A team of neuroscientists at the University of California (UC), Berkeley have made a major advancement in our understanding of the spoken word by actually mapping out how the brain organizes how we apply meaning to language. Publishing their results in the journal Nature, they reveal that it’s not just one part of the brain that lights up when language processing is required – it’s all of it.
Remarkably, people’s “semantic maps” – neurological atlases indicating which regions of the brain ascribe meaning – appear to be incredibly similar. This hints at the possibility that all our brains are more or less organized in the same way to deal with languages. You can click here to view several maps in interactive 3D.
“We’re trying to build an atlas just like a world atlas,” study coordinator Jack Gallant, a UC Berkeley neuroscientist, told the Los Angeles Times. “If I give you a globe, you can do anything with it – you could look at how big the ocean is or what the highest mountain is or what the distance from New York to California is.”
A subject’s semantic atlas. Different colors correspond to different meaning categories. Red, for example, indicates social constructs, whereas green is linked with visual and tactile aspects. Alexander Huth et al
It has been previously thought that information relating to the definite or abstract meaning of words was represented in a collection of brain structures called the “semantic system,” although pinpointing exactly where it is has proven quite difficult. Producing language using the brain is complex enough, but ascribing multiple meanings to words is what makes our species unique, and tracking this process in the brain is no easy task.
For this ambitious study, the researchers aimed to definitively locate this elusive semantic system. Seven subjects were hooked up to magnetic resonance imaging (MRI) machinery, which looks at where blood and oxygen flows in the brain with spectacular precision. In this case, the flow to and from 50,000 individual brain regions were tracked.

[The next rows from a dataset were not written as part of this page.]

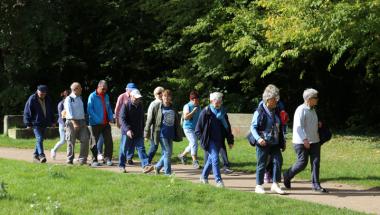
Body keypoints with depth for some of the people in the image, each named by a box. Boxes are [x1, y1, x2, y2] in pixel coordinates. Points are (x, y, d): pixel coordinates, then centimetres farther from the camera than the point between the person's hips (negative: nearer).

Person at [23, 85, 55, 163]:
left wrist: (52, 121, 18)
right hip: (36, 123, -6)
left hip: (44, 123, 6)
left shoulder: (47, 99, 10)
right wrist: (28, 124, -13)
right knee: (39, 139, -17)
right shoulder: (32, 99, -9)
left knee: (40, 139, 11)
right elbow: (27, 112, -8)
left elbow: (50, 111, 21)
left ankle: (35, 155, 21)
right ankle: (41, 155, -24)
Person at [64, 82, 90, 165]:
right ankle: (70, 160, 12)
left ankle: (82, 159, -1)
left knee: (85, 139, -5)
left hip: (81, 121, 6)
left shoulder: (80, 98, 15)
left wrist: (84, 122, 14)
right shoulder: (69, 99, -6)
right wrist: (74, 123, -24)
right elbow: (69, 112, -15)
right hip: (71, 122, -6)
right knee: (71, 142, 1)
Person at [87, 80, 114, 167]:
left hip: (106, 123, 5)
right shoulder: (92, 96, -7)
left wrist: (110, 117, 3)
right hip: (95, 124, -5)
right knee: (94, 142, 1)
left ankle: (108, 158, 7)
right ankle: (94, 160, 8)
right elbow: (89, 110, -12)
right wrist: (98, 120, -19)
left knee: (109, 141, -1)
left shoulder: (106, 96, 12)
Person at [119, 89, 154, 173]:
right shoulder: (126, 106, -11)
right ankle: (122, 166, 19)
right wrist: (127, 129, -28)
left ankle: (145, 165, -12)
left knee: (141, 148, -4)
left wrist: (142, 130, 19)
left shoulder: (140, 105, 9)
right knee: (124, 149, 6)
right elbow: (122, 119, -17)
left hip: (138, 132, 5)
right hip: (127, 132, -5)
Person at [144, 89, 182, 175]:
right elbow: (149, 120, -1)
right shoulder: (157, 107, -3)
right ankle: (168, 173, 1)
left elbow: (177, 123, 15)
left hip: (170, 134, 5)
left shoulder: (173, 109, 10)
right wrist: (147, 132, -3)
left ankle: (157, 167, 32)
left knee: (166, 153, 10)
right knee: (167, 153, -7)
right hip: (162, 133, -5)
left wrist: (179, 135, 13)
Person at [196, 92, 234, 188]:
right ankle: (218, 180, -12)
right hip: (210, 140, -5)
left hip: (219, 140, 5)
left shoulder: (223, 112, 9)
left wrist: (230, 140, 12)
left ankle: (204, 177, 30)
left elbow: (227, 127, 14)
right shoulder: (206, 112, -7)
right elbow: (198, 128, -3)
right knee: (215, 159, -13)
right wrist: (203, 139, -8)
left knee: (211, 159, 13)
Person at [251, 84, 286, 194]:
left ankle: (275, 185, 3)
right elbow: (253, 127, -9)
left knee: (278, 161, -4)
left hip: (275, 143, 6)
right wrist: (258, 138, -23)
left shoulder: (276, 112, 12)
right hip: (263, 143, -6)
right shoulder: (259, 112, -8)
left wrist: (282, 142, 17)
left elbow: (280, 128, 20)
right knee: (261, 164, 1)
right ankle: (259, 186, 12)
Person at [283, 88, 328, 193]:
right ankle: (287, 175, 19)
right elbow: (298, 126, -19)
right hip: (302, 142, -8)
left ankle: (316, 185, 5)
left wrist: (317, 124, 9)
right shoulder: (301, 110, -12)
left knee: (316, 162, 0)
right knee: (302, 163, -4)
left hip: (314, 141, 8)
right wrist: (305, 139, -26)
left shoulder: (312, 110, 15)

They were then asked to listen to more than 2 hours of English language tales from The Moth Radio Hour, a storytelling initiative in which sad, poignant, or funny autobiographical yarns are spun. As they listened, computer programs listened in for common words and grouped them when found to have similar or identical meanings.
The researchers then matched up the appearance of these words with the blood flow in the subjects’ brains. They found that although words can be matched to multiple, different parts of the brain, there were also about 100 distinct areas all over the brain associated with groups of linguistic meanings.
For example, the word "top" lights up a part of the brain linked with buildings and structures, but also another segment that deals with clothing and appearance. Each of these regions clearly has a specific focus, and several categories were identified, including “social,” “visual,” “violence,” “number” and “time.”
“Although the maps are broadly consistent across individuals, there are also substantial individual differences,” Gallant said in a statement. “We will need to conduct further studies across a larger, more diverse sample of people before we will be able to map these individual differences in detail.”
The development of language made everything we see today possible, from the greatest works of literature and art to our risky ventures to distant worlds; it allows our thoughts to become both tangible and immortal. It is undoubtedly one of the greatest human endeavors, and this remarkable semantic atlas brings us a step closer to unveiling its truly ancient secrets.